Bu merak duyduğu katilde öldürdüğü insanların ellerini kesip sırtlarına melek kanatları çizen bir manyak. Basının bu olaya gösterdiği ilgide katilin hiç beklenmedik ve 19 yaşında bir genç olması yüzünden.
Kızın katili kılık değiştirmesine rağmen tanıması ve peşine düşmesiyle hikayemiz başlıyor. Bir süre sonra oğlanda kızın kimliğini bildiğinin farkında bir şekilde ertesi gün yine aynı yere onu çağırıyor. Çiftimizin arkadaşlık/sevgili durum böylece başlıyor. Kitabın çoğunda beraber geçirdiği zamanlar anlatıyor ve çok tatlı bir çift olup çıkıyorlar. Bu süreçte Isaac insanları öldürmeyi bırakıyor. Kızımızda onunla buluşmak için sürekli birilerine yalan söyleme çabasında.
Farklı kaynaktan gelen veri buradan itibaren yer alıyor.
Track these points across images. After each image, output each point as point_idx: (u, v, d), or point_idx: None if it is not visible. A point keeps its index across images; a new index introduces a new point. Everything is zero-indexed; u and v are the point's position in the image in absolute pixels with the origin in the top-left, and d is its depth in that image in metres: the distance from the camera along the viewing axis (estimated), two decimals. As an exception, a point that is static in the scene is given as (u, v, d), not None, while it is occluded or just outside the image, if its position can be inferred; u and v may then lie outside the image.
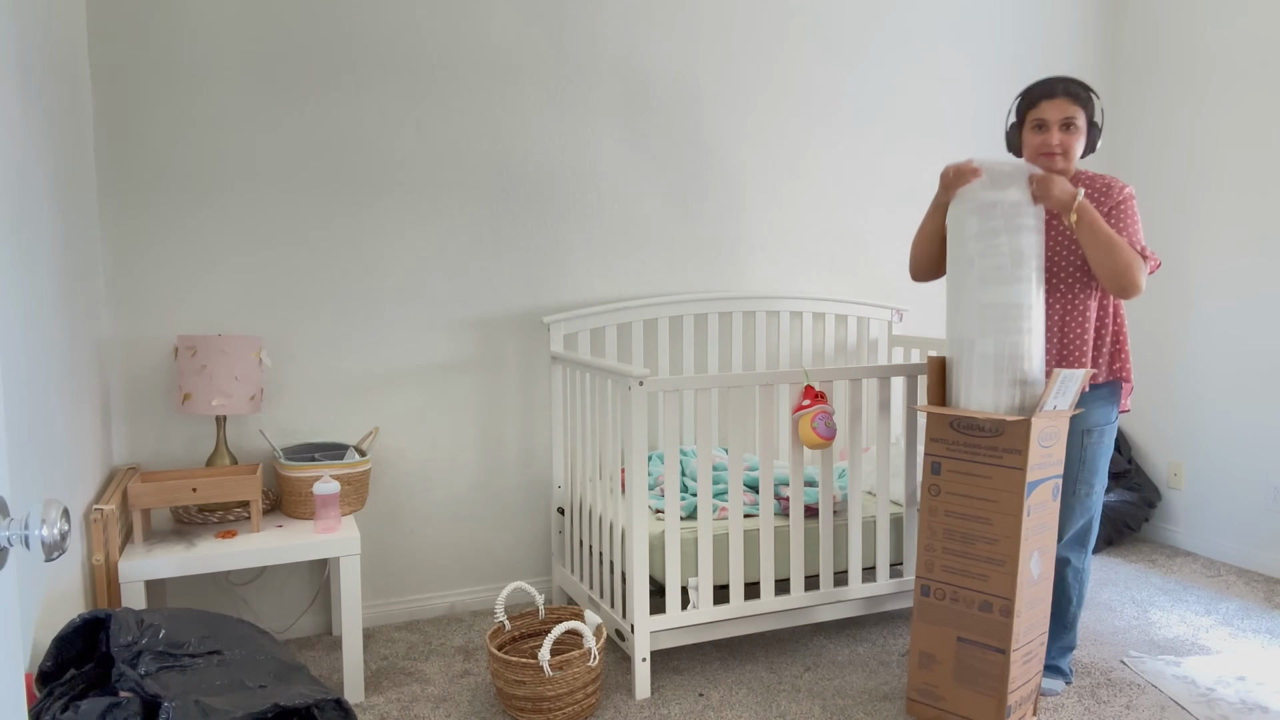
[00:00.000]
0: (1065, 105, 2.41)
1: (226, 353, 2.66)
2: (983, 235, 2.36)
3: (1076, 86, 2.43)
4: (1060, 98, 2.41)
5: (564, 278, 3.32)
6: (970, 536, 2.38)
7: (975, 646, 2.37)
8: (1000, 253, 2.34)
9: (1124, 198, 2.45)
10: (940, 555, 2.43)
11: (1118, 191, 2.45)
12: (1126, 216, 2.43)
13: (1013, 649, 2.31)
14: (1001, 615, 2.32)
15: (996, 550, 2.33)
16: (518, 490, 3.32)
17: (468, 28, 3.11)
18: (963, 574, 2.39)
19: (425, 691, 2.66)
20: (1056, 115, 2.41)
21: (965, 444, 2.39)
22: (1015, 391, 2.35)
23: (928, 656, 2.46)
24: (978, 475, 2.37)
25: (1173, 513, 3.99)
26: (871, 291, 3.82)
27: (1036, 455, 2.31)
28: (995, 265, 2.34)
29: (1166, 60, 3.94)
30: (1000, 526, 2.33)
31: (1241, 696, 2.61)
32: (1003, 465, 2.32)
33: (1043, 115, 2.43)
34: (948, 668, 2.42)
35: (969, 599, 2.38)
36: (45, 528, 0.87)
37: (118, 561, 2.35)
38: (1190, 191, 3.86)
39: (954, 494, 2.41)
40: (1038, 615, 2.41)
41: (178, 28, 2.79)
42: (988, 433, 2.35)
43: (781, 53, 3.57)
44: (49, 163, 2.17)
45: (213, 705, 1.61)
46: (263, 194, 2.92)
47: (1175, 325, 3.94)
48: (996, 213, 2.35)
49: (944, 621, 2.43)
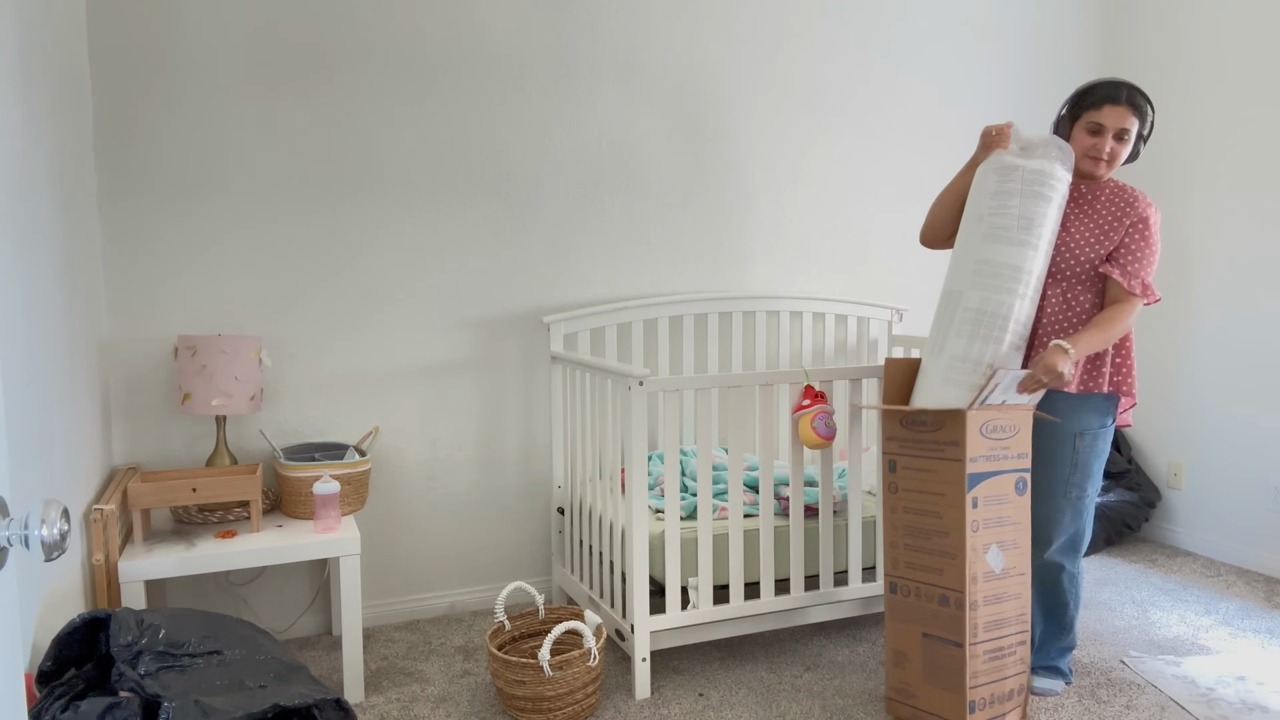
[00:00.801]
0: (1125, 114, 2.39)
1: (226, 353, 2.66)
2: (998, 195, 2.37)
3: (1141, 97, 2.41)
4: (1124, 105, 2.39)
5: (564, 277, 3.32)
6: (925, 531, 2.39)
7: (937, 642, 2.38)
8: (1009, 214, 2.34)
9: (1141, 219, 2.42)
10: (903, 552, 2.45)
11: (1139, 209, 2.43)
12: (1138, 243, 2.41)
13: (969, 642, 2.31)
14: (956, 609, 2.32)
15: (948, 543, 2.34)
16: (517, 490, 3.32)
17: (468, 27, 3.11)
18: (922, 569, 2.40)
19: (425, 691, 2.66)
20: (1115, 123, 2.40)
21: (914, 440, 2.41)
22: (989, 349, 2.35)
23: (900, 655, 2.47)
24: (926, 470, 2.39)
25: (1173, 512, 3.99)
26: (872, 291, 3.82)
27: (980, 447, 2.31)
28: (1002, 225, 2.35)
29: (1168, 60, 3.94)
30: (949, 519, 2.34)
31: (1241, 696, 2.61)
32: (944, 458, 2.34)
33: (1102, 120, 2.40)
34: (917, 665, 2.43)
35: (929, 594, 2.39)
36: (45, 528, 0.87)
37: (117, 561, 2.35)
38: (1191, 191, 3.86)
39: (909, 490, 2.43)
40: (1008, 611, 2.39)
41: (178, 28, 2.79)
42: (929, 427, 2.37)
43: (783, 53, 3.57)
44: (49, 163, 2.17)
45: (213, 705, 1.61)
46: (263, 194, 2.92)
47: (1175, 325, 3.94)
48: (1016, 176, 2.36)
49: (910, 619, 2.44)
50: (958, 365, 2.38)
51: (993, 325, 2.35)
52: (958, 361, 2.37)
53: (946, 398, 2.38)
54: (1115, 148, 2.42)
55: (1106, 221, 2.46)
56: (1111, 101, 2.38)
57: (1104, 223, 2.47)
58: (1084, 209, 2.52)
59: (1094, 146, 2.43)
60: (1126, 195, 2.47)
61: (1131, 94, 2.39)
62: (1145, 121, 2.44)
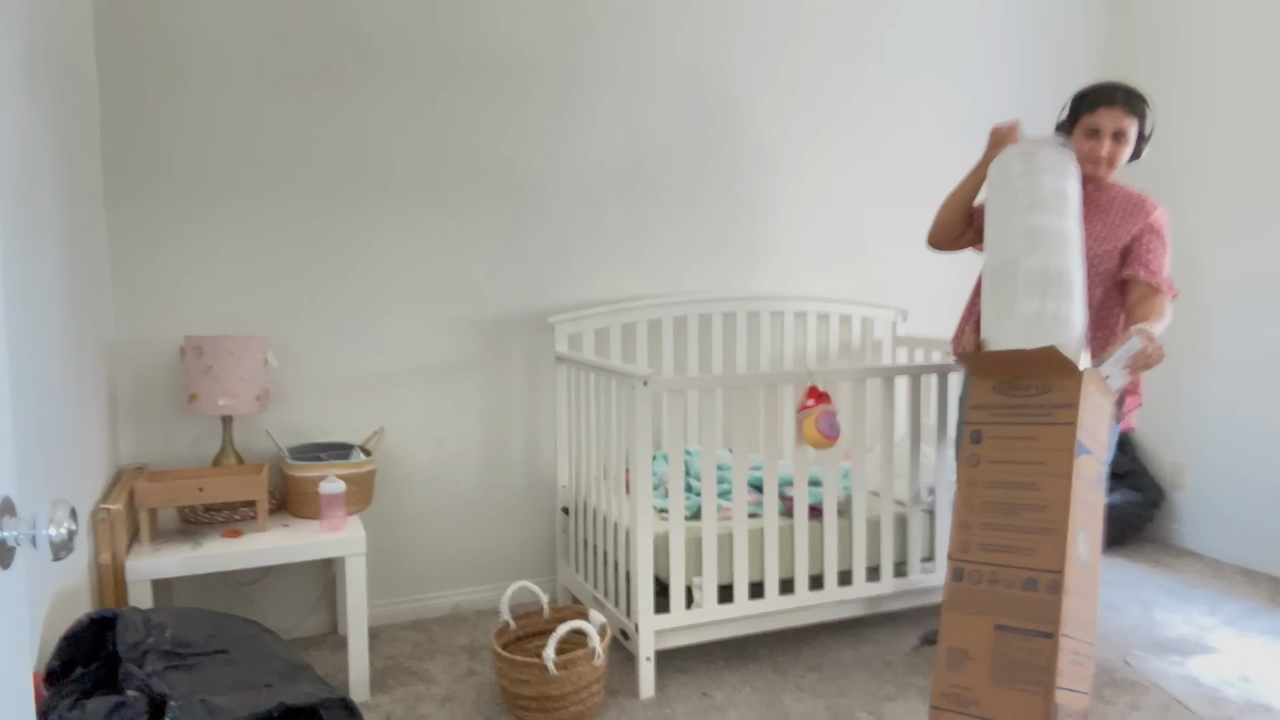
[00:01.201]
0: (1121, 116, 2.39)
1: (232, 353, 2.67)
2: (1027, 174, 2.34)
3: (1136, 98, 2.41)
4: (1119, 107, 2.38)
5: (568, 278, 3.32)
6: (1014, 506, 2.17)
7: (1017, 634, 2.11)
8: (1045, 189, 2.31)
9: (1152, 224, 2.45)
10: (978, 532, 2.21)
11: (1147, 214, 2.46)
12: (1155, 244, 2.43)
13: (1062, 633, 2.04)
14: (1049, 592, 2.07)
15: (1044, 519, 2.12)
16: (522, 490, 3.33)
17: (473, 28, 3.12)
18: (1004, 549, 2.16)
19: (430, 691, 2.67)
20: (1111, 125, 2.39)
21: (1012, 406, 2.23)
22: (1064, 307, 2.22)
23: (959, 653, 2.18)
24: (1023, 438, 2.19)
25: (1177, 512, 3.98)
26: (876, 292, 3.81)
27: (1089, 414, 2.15)
28: (1041, 199, 2.31)
29: (1171, 58, 3.93)
30: (1049, 491, 2.13)
31: (1246, 696, 2.60)
32: (1052, 422, 2.16)
33: (1098, 123, 2.41)
34: (984, 664, 2.14)
35: (1011, 578, 2.14)
36: (52, 527, 0.87)
37: (124, 561, 2.36)
38: (1196, 190, 3.85)
39: (997, 461, 2.21)
40: (1086, 610, 2.16)
41: (184, 28, 2.80)
42: (1035, 391, 2.19)
43: (787, 53, 3.57)
44: (55, 163, 2.18)
45: (219, 704, 1.61)
46: (269, 194, 2.93)
47: (1179, 325, 3.93)
48: (1040, 157, 2.35)
49: (980, 609, 2.17)
50: (1037, 321, 2.22)
51: (1061, 285, 2.23)
52: (1036, 317, 2.22)
53: None
54: (1114, 150, 2.42)
55: (1115, 220, 2.48)
56: (1107, 104, 2.38)
57: (1113, 221, 2.48)
58: (1092, 210, 2.54)
59: (1092, 149, 2.43)
60: (1135, 200, 2.49)
61: (1127, 95, 2.39)
62: (1144, 121, 2.44)
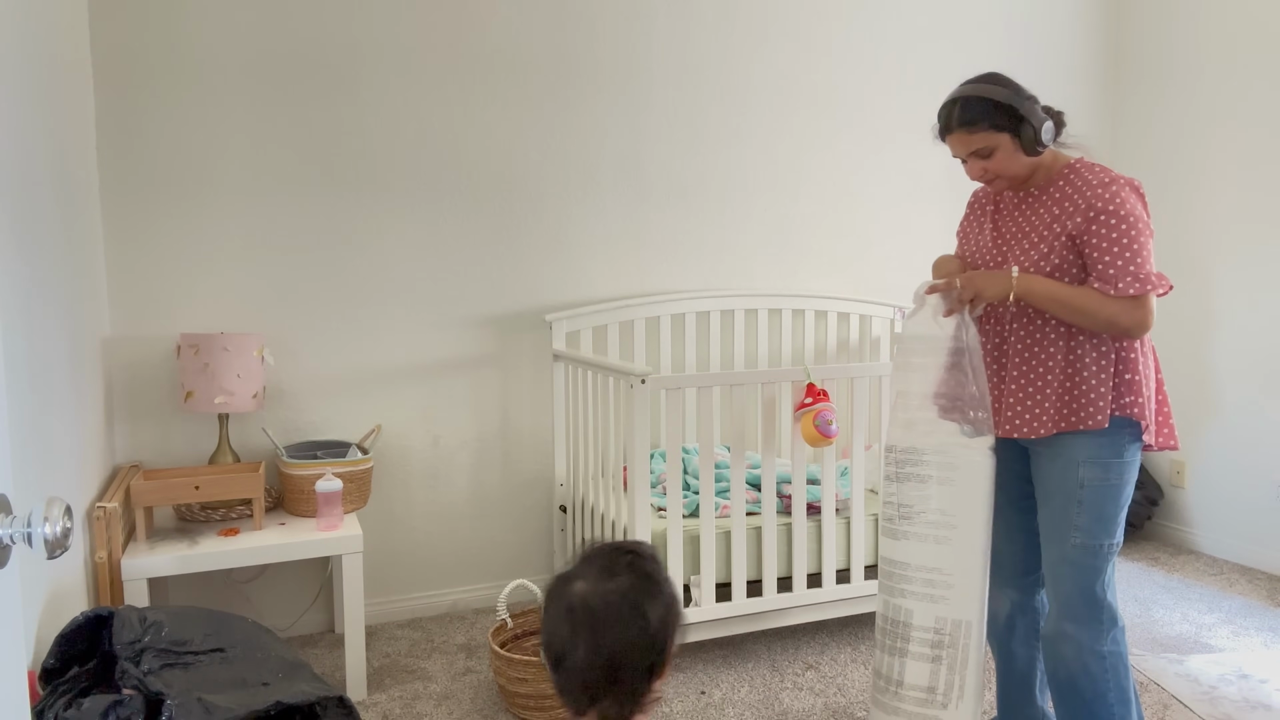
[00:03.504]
0: (964, 139, 1.97)
1: (229, 351, 2.66)
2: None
3: (971, 111, 1.93)
4: (956, 132, 1.97)
5: (566, 275, 3.31)
6: None
7: None
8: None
9: (1100, 208, 1.88)
10: None
11: (1093, 199, 1.89)
12: (1105, 242, 1.88)
13: None
14: None
15: None
16: (520, 488, 3.32)
17: (469, 26, 3.11)
18: None
19: (428, 689, 2.66)
20: (961, 151, 2.00)
21: None
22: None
23: None
24: None
25: (1176, 510, 3.99)
26: (873, 289, 3.81)
27: None
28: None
29: (1170, 52, 3.93)
30: None
31: (1245, 694, 2.60)
32: None
33: (952, 152, 2.03)
34: None
35: None
36: (48, 525, 0.87)
37: (120, 559, 2.35)
38: (1196, 188, 3.85)
39: None
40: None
41: (179, 27, 2.79)
42: None
43: (783, 50, 3.56)
44: (51, 161, 2.17)
45: (215, 703, 1.61)
46: (265, 192, 2.92)
47: (1178, 323, 3.93)
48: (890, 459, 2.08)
49: None
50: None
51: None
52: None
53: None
54: (987, 165, 1.97)
55: (1047, 219, 1.98)
56: (946, 132, 2.00)
57: (1044, 221, 1.99)
58: (1029, 212, 2.04)
59: (968, 173, 2.03)
60: (1077, 184, 1.95)
61: (963, 113, 1.94)
62: (1001, 118, 1.91)
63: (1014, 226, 2.06)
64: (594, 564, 1.21)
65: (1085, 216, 1.90)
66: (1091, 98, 4.14)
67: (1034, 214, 2.02)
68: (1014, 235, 2.05)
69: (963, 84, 1.99)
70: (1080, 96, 4.12)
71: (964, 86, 1.97)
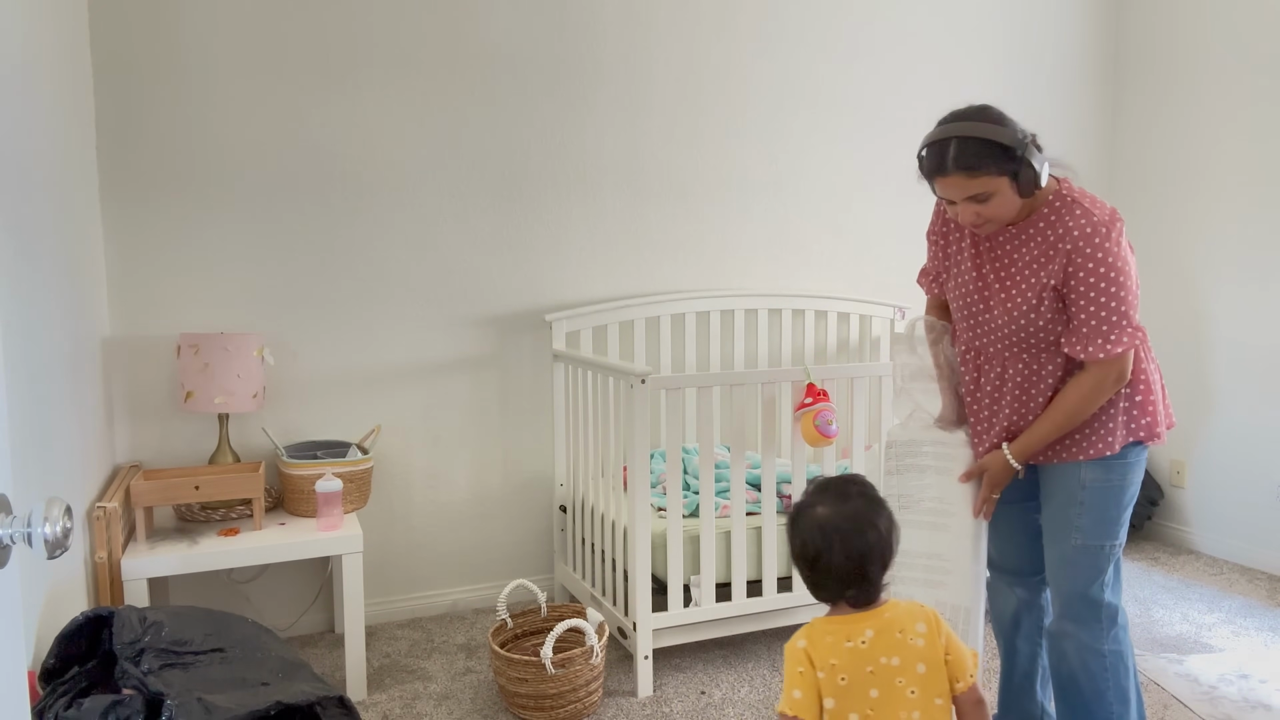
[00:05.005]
0: (962, 183, 1.81)
1: (229, 351, 2.66)
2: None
3: (971, 154, 1.78)
4: (953, 175, 1.81)
5: (566, 275, 3.31)
6: None
7: None
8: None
9: (1081, 249, 1.81)
10: None
11: (1082, 253, 1.82)
12: (1091, 291, 1.82)
13: None
14: None
15: None
16: (520, 488, 3.32)
17: (468, 26, 3.11)
18: None
19: (428, 689, 2.66)
20: (957, 194, 1.84)
21: None
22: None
23: None
24: None
25: (1175, 510, 3.99)
26: (873, 289, 3.81)
27: None
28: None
29: (1170, 52, 3.93)
30: None
31: (1244, 694, 2.60)
32: None
33: (943, 194, 1.87)
34: None
35: None
36: (48, 525, 0.87)
37: (120, 559, 2.35)
38: (1196, 188, 3.85)
39: None
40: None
41: (179, 26, 2.79)
42: None
43: (783, 50, 3.56)
44: (51, 161, 2.17)
45: (215, 703, 1.61)
46: (265, 192, 2.92)
47: (1177, 323, 3.93)
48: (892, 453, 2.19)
49: None
50: None
51: None
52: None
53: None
54: (981, 210, 1.84)
55: (1030, 265, 1.91)
56: (939, 174, 1.83)
57: (1029, 261, 1.91)
58: (1010, 250, 1.96)
59: (960, 216, 1.89)
60: (1058, 229, 1.86)
61: (959, 155, 1.78)
62: (1003, 160, 1.78)
63: (996, 264, 1.98)
64: (829, 493, 1.53)
65: (1066, 272, 1.85)
66: (1091, 98, 4.14)
67: (1015, 252, 1.94)
68: (997, 276, 1.98)
69: (952, 121, 1.83)
70: (1080, 96, 4.11)
71: (958, 125, 1.80)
Sonra bir gün tanıştıklarından beri Isaac ilk defa işi olduğunu söylüyor. Hem de bir gün öncesinde çiftimiz Isaac'in güzel bir ortam oluşturmasıyla ilişkilerini bir adım ileriye taşımışlardı.
Kızımız bu durumdan şüphelenip ertesi gün yine motel odasına gidince Isaac'in birinin elini kesip öldürmesine şahit oluyor. Şaşkın olan kızın ise tek sorduğu, "Neden?" Isaac ise ona zarar vermemek için yaptığını söylüyor. Yıllardır içinde birinin canını almaya, kan akıtmaya karşı bir ihtiyaç olduğunu ve onunla tanıştığından beri bu ihtiyacın daha zorlu hale geldiğini ama ona zarar veremeyeceği için böyle olması gerektiğini açıklıyor. Çok uzun süredir de kendini teslim etmeye çalıştığını, kızla tanıştığı gün tanınmak istediği için öyle etrafta gezdiğini anlatıyor.
Kısa süre sonrada odayı FBI basıyor. Kızımızı da yardım ve yatakçılıktan tutukluyorlar. 2 yıl gibi bir süre hapishanede kalıyor. Isaac ise idam edilmeden önce 10 sene yaşıyor. Ve bu 10 senede kıza defalarca aşk mektubu gönderiyor ve onu ziyaret etmesi için rica ediyor. Kızımız ise hiçbirine cevap vermiyor. Ama Isaac'in ölmeden önce son bir dileği var. O da idam anında kızın yanında olması. Ölmeden önce öldürdüğü insanların ailesinden özür dileyip kıza tekrar aşkını ilan ederek onun gözlerinin önünde can veriyor.
Bu yorumu yazarken kitabı hatırlamak adına tekrar o sonuna bir bakayım dedim ve kendimi aynı yoğun duygusallık içinde buldum. Gözlerim doldu. Beni her zamanki gibi en çok etkileyen mutsuz son olması oldu. Romantik kalbim ister istemez "Neden kızla bu hale dönüşmeden karşılaşmadı ki?" demeden durmadı. Kitabı bitirdiğimde anın yoğunluğuyla ağladığımı itiraf ediyorum. Yazarın keşke başka ve uzun soluklu kitapları olsaydı. Kesinlikle favori yazarlarım arasında olurdu.
İşte Isaac'in son sözleri;
"Bir kaç dakika içinde olacakları sonuna kadar hak ettim. Ama kurbanlarım ve aileleri başlarına gelenleri hak etmemişlerdi. En sonunda bana dünyanın güzel bir yer olacağını ve benim gibi canavarları karşılıksız şekilde sevebilecek insanlarla dolu olduğu gösterildi. Sophie, tanıştığımız ilk günkü kadar güzel görünüyorsun. Bana verdiğin her şey için, en önemlisi beni sevdiğin için teşekkür ederim. Baharda yaprakların rengi değiştiğinde lütfen beni hatırla. Nerede olursam olayım, hep seni düşüneceğimi unutma, aşkım."